### TEXTE FOURNI:
Et comme tout porte à y croire, si c’est pour des raisons liées à la non permanence de la CENI, que le flou est voulu, il vaut mieux supprimer l’alinéa 2 en question et s’en tenir à la révision prévue à l’alinéa 3 pour les élections en perspective : « Avant chaque élection générale, une révision peut être décidée par décret en conseil des ministres sur proposition de la CENI ».
8.) Article 70
a.) Contenu de la modification : Le projet abroge cet article qui stipule que : « Les omis sur la liste électorale par suite d’une erreur purement matérielle peuvent, jusqu’au jour du scrutin, exercer un recours devant le président de la CELI. Le président de la CELI, après vérification, peut autoriser, par écrit, l’inscription de l’électeur par le président du bureau de vote. Mention en est faite au procès verbal. »
b.) Observation : Cet article permet, entre autres avantages, aux citoyens à qui des cartes d’électeurs ont été délivrées mais qui ne retrouvent pas leurs noms sur les listes électorales de faire réparer l’omission, au vu de leurs cartes.
L’abrogation envisagée est contre-indiquée.
9.) Article 81
a.) Contenu de la modification : Le projet restreint aux seuls citoyens résidant dans les zones rurales la possibilité de suppléer le défaut de pièces d’identité par des témoignages pour la délivrance des cartes d’électeurs.
b.) Observation : La modification ne se justifie point dans la mesure où dans les zones urbaines comme dans les zones rurales, les pouvoirs publics ne se sont pas à ce jour conformés à la disposition de l’APG prescrivant la délivrance obligatoire des cartes d’identité à tous les citoyens.
Elle ne saurait donc être retenue.
10.) Article 82
a.) Contenu de la modification : Le projet abroge l’article 82 qui stipule : « Les cartes doivent être entièrement délivrées au plus tard 72 heures avant l’ouverture de la campagne électorale »
b.) Observation : Les raisons de l’abrogation de cet article méritent d’être clarifiées par rapport à l’obligation d’avoir des listes électorales dûment arrêtées et déposées dans les bureaux de vote à la date du scrutin.
11.) Article 88
a.) Contenu de la modification : Le projet de Loi porte de 08 heures à 24 heures le délai minimal dans lequel, la tenue d’une réunion sur la voie publique doit être notifiée au Préfet ou au Maire, à l’avance.

### ENTRÉES BRUTES:
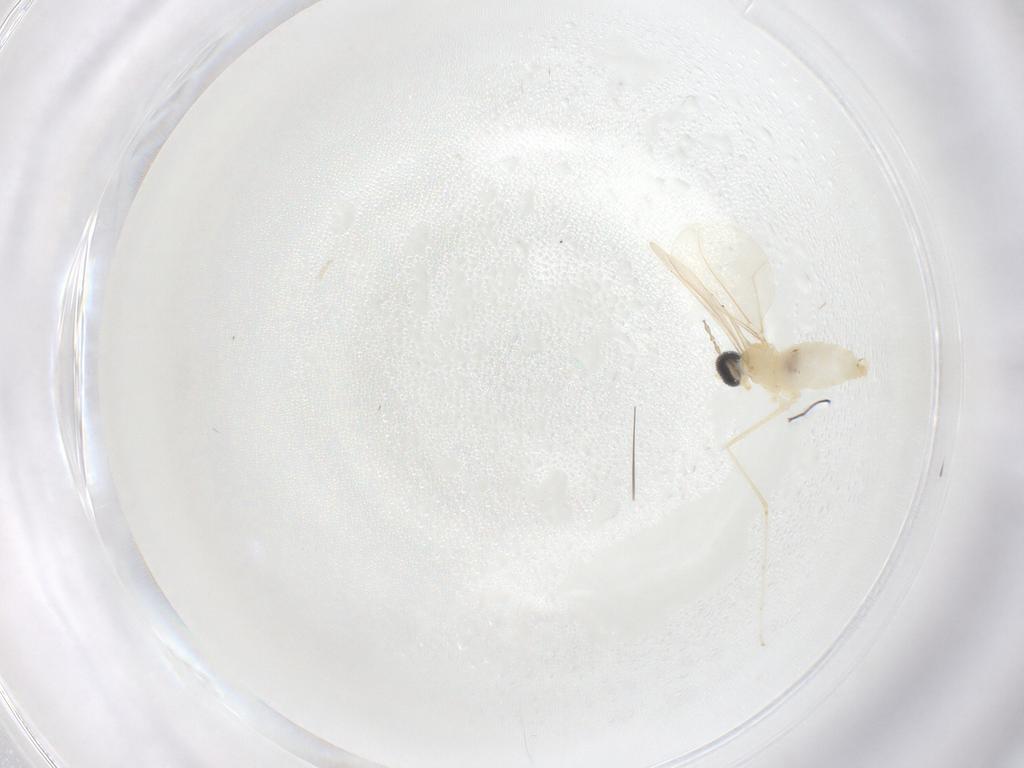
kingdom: Animalia
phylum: Arthropoda
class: Insecta
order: Diptera
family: Cecidomyiidae
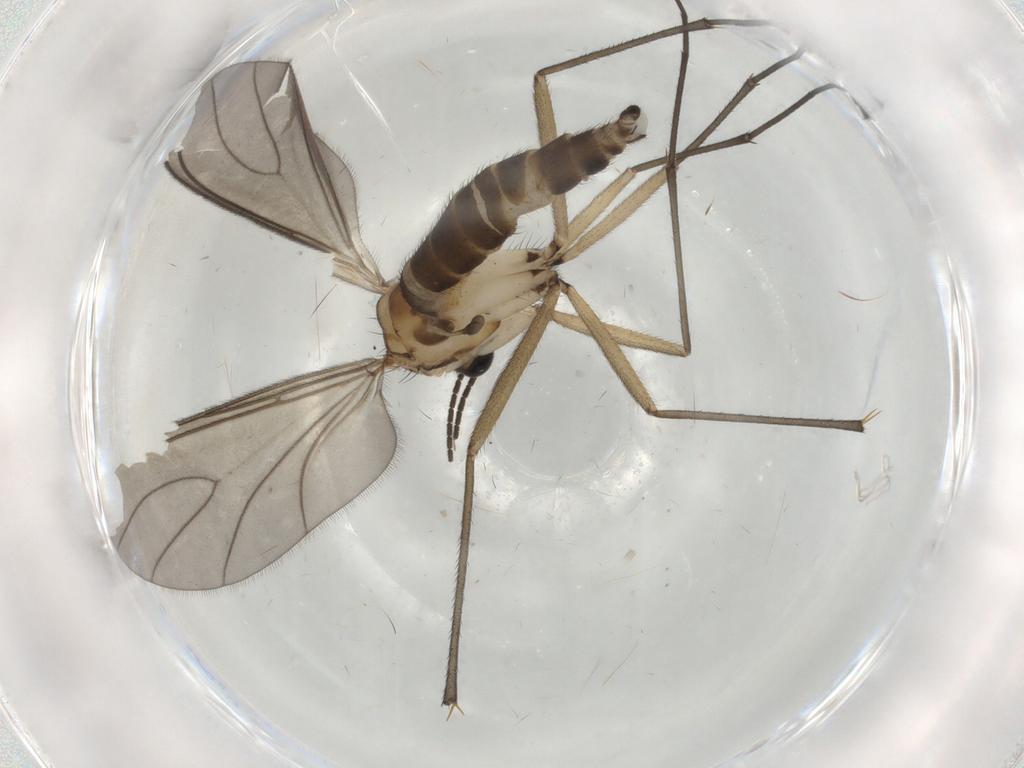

### ÉNONCÉ:
Reproduisez à l'identique le passage du texte sur le projet de loi électorale qui commence par « L’abrogation envisagée est » et se poursuit jusqu'à « des cartes d’électeurs. ».

### RÉSULTAT:
L’abrogation envisagée est contre-indiquée.
9.) Article 81
a.) Contenu de la modification : Le projet restreint aux seuls citoyens résidant dans les zones rurales la possibilité de suppléer le défaut de pièces d’identité par des témoignages pour la délivrance des cartes d’électeurs.